Pearson correlation factors can go from 1 to -1, meaning that even our “best” correlations are actually the least terrible ones. Overall RUM metric correlation is quite poor and an indication that they only represent a small part of what constitutes the perceived performance of a page load.


There is a clear pattern of environmental properties having the worst correlation. Effective connection type, device memory, available CPU, page transfer size. This might suggest that users are aware of their device, network quality and page size (small vs big article in Wikipedia’s case) and adjust their expectations to those factors.

As for actual RUM metrics, it’s interesting to see that the top ones are not just the paint metrics, but also domInteractive.
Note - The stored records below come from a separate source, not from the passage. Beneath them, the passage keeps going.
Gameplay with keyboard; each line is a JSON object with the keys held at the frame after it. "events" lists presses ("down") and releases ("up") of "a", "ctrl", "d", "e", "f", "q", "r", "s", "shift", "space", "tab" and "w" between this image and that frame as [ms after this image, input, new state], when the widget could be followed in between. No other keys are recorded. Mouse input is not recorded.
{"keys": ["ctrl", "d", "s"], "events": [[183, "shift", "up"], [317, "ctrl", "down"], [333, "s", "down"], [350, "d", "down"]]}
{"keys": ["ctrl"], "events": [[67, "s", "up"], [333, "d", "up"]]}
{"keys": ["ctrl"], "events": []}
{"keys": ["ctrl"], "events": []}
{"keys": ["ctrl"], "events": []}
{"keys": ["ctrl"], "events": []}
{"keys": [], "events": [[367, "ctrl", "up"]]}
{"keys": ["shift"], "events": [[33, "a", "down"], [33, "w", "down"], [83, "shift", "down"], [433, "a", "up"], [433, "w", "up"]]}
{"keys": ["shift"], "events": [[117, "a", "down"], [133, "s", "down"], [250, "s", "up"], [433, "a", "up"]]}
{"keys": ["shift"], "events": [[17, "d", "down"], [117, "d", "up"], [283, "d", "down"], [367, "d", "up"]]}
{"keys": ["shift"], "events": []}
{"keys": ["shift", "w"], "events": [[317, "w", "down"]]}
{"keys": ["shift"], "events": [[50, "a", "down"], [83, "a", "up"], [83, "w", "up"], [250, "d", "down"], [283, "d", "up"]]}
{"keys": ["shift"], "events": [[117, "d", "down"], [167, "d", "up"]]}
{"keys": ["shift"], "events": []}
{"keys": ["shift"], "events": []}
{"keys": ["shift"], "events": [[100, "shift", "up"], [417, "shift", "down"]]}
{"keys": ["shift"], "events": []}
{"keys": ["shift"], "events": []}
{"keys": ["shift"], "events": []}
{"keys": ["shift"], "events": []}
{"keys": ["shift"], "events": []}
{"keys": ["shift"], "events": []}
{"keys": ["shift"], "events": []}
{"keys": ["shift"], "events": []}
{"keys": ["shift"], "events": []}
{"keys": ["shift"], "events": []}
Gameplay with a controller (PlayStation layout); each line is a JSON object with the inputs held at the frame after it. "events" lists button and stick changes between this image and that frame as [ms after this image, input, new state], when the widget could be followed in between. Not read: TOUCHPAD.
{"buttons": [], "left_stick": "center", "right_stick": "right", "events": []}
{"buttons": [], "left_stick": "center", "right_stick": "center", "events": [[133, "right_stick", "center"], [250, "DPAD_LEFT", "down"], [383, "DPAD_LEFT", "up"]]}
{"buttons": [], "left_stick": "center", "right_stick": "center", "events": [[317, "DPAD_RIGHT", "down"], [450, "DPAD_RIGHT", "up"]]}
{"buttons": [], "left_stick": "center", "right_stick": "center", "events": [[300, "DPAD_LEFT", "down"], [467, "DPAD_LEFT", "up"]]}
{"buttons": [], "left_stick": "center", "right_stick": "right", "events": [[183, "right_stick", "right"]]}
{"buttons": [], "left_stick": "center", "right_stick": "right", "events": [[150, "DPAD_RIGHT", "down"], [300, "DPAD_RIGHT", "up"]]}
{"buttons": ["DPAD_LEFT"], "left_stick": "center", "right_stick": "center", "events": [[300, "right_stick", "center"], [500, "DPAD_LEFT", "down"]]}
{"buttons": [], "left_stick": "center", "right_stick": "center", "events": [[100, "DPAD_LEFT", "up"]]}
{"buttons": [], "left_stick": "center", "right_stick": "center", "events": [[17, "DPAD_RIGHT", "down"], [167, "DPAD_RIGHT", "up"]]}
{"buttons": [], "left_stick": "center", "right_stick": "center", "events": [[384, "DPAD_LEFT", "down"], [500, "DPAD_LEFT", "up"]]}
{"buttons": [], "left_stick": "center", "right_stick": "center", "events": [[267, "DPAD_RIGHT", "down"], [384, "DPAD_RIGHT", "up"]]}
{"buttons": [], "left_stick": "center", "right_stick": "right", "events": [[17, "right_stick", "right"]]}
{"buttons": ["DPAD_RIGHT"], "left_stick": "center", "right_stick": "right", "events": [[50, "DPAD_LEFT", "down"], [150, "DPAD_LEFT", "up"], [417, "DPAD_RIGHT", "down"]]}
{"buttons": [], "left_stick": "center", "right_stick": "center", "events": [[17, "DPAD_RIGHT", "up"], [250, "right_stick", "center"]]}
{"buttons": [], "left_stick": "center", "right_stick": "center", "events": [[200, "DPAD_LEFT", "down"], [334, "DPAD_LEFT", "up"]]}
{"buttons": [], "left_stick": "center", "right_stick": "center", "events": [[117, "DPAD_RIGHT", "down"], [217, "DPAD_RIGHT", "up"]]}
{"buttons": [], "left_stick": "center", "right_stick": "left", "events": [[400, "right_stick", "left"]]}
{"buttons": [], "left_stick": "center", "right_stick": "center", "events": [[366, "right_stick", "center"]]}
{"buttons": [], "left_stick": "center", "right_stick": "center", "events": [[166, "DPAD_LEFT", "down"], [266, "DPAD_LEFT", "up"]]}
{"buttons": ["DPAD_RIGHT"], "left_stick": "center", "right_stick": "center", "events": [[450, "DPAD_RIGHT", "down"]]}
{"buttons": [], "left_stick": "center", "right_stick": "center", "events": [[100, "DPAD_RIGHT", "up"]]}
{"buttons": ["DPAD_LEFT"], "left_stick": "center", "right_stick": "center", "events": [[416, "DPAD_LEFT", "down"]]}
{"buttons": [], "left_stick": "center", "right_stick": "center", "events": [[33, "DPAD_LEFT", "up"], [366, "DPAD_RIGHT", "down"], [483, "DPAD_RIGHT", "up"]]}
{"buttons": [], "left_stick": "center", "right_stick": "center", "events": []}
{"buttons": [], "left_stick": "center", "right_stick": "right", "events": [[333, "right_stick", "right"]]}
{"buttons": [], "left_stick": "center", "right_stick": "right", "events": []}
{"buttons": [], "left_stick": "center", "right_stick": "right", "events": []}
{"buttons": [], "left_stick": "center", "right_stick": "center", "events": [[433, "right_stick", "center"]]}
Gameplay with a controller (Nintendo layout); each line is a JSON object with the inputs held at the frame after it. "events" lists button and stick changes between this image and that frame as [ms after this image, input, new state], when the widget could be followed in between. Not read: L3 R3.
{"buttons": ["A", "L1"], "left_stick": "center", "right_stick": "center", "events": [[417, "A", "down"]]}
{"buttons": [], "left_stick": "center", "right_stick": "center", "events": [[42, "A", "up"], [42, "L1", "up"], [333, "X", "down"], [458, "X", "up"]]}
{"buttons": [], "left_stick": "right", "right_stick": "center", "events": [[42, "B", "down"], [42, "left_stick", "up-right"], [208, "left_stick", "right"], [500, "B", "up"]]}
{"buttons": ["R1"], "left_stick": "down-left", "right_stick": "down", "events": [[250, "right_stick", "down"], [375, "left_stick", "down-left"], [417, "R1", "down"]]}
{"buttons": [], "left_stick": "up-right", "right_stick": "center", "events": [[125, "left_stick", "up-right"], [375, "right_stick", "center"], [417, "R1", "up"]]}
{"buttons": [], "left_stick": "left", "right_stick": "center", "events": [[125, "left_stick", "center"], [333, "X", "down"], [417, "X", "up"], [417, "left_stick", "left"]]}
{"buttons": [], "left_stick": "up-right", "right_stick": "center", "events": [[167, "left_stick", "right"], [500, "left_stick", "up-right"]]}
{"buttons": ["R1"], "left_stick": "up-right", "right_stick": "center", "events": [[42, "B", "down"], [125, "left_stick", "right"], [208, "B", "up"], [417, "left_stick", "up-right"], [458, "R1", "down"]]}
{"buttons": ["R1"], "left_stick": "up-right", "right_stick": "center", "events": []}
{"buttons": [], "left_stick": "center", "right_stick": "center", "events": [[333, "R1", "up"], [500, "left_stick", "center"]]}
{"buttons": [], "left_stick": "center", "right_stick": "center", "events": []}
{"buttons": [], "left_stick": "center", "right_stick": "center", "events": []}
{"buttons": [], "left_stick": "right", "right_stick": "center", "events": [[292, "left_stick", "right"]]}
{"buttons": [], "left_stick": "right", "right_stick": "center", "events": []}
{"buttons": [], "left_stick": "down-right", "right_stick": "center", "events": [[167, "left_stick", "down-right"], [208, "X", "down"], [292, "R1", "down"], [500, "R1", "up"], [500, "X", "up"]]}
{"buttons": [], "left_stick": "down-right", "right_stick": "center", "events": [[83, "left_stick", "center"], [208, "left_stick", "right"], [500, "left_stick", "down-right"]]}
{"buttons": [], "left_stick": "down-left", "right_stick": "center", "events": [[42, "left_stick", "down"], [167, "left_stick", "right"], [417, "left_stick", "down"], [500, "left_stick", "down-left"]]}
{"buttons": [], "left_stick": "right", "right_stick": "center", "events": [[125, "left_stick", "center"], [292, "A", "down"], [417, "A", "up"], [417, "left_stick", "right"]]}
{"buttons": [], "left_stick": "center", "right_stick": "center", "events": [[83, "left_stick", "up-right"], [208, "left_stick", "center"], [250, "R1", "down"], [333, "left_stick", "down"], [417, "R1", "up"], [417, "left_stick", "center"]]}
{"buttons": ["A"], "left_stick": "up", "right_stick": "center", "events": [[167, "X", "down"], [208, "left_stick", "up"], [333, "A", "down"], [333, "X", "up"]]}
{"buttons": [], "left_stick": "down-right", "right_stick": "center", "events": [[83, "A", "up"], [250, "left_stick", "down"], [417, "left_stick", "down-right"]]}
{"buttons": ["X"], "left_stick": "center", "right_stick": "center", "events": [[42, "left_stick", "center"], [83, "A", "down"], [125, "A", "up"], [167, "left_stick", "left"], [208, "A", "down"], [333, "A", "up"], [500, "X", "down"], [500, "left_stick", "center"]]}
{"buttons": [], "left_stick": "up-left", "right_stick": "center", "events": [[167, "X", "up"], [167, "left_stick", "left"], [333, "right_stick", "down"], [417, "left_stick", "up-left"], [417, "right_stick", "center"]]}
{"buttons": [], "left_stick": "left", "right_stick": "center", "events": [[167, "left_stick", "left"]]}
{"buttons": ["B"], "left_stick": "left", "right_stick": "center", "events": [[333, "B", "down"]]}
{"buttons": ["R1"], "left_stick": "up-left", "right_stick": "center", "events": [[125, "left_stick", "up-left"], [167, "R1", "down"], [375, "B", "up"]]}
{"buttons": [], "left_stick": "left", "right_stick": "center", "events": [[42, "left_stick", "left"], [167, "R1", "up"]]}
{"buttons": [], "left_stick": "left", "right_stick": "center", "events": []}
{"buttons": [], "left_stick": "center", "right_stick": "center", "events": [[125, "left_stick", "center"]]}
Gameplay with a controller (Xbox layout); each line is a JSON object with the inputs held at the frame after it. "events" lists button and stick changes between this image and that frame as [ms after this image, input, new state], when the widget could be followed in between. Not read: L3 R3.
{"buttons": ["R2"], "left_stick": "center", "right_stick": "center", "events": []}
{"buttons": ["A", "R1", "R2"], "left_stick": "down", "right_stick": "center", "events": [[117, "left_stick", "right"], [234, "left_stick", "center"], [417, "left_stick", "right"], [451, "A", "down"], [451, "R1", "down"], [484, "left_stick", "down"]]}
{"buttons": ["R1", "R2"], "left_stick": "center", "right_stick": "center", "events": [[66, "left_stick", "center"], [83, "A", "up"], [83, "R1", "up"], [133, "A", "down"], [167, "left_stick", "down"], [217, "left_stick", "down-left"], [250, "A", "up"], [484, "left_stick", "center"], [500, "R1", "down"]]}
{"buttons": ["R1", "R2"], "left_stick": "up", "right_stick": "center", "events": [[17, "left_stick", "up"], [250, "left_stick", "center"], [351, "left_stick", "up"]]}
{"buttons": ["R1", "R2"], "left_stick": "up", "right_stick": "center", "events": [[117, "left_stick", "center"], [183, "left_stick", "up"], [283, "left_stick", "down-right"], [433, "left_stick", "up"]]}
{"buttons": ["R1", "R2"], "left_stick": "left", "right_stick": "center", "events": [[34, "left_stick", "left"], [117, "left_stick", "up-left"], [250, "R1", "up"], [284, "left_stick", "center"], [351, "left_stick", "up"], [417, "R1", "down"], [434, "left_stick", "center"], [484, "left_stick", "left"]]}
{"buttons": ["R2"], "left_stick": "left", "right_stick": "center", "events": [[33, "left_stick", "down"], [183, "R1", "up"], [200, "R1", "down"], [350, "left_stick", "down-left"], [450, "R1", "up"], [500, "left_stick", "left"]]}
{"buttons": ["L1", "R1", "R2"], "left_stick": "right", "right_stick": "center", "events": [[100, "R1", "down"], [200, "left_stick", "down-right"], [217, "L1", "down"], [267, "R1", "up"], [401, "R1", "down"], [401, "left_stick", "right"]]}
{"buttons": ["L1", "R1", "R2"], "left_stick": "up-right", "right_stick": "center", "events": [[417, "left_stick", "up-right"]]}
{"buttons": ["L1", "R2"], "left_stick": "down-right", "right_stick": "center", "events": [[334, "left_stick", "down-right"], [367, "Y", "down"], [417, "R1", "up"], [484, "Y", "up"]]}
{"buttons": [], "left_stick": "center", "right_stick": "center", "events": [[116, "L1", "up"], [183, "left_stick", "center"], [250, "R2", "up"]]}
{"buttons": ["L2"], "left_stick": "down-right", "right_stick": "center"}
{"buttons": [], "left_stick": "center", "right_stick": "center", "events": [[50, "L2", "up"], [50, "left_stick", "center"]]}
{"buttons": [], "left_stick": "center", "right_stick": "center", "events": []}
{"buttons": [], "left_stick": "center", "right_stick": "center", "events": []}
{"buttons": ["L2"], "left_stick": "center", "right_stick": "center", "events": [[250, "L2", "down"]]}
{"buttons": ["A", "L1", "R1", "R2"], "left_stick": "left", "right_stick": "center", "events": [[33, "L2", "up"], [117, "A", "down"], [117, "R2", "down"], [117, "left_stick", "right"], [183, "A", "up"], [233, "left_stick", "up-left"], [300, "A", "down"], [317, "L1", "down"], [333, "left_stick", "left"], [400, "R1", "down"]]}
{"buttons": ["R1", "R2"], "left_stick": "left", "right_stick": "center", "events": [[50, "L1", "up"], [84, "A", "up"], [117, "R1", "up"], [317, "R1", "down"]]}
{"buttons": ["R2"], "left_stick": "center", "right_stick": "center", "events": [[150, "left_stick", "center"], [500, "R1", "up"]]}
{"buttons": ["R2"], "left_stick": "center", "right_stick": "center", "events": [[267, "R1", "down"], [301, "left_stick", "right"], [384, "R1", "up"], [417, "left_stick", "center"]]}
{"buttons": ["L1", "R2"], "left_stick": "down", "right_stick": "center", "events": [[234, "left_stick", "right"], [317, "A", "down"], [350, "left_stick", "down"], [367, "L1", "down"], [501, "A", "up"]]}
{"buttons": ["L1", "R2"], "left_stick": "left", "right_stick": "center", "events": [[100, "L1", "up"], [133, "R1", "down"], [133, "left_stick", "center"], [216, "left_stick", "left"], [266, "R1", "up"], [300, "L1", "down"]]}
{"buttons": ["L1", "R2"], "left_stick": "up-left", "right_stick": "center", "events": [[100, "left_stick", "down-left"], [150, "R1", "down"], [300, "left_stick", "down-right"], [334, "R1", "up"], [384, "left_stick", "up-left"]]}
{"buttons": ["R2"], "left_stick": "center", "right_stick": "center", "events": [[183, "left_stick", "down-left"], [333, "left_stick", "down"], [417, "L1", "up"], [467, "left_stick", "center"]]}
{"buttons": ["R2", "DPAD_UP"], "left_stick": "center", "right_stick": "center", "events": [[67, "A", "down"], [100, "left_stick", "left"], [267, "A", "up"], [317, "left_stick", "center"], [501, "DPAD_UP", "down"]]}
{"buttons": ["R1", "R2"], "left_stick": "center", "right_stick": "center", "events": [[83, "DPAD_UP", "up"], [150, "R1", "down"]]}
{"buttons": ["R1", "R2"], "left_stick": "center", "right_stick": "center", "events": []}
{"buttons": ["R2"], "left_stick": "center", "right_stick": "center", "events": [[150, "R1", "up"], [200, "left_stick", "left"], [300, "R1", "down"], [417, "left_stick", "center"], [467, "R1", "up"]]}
The reason they are so close to each other is probably that in Wikipedia’s case there are very close metrics in general, due to the absence of 3rd-party assets on our pages.


Thanks to this real-world opinion data, we can make a better educated guess about which RUM metric(s) matter the most to us. It also shows how sub-par existing RUM metrics are in general. We encourage the development on new metrics that capture other aspects of performance than the initial page loader/render, as this part seems well covered already, with seemingly very little difference in terms of correlation to perceived performance between them, at least in our case.

The performance perception micro survey will keep running and will allow us to benchmark future APIs. Which we intend to do with our ongoing Layout Instability API origin trial, for example, once the fixes of the bugs we discovered during the trial have been rolled out.

About this post

This post was originally published on the Wikimedia Performance Team Phame blog.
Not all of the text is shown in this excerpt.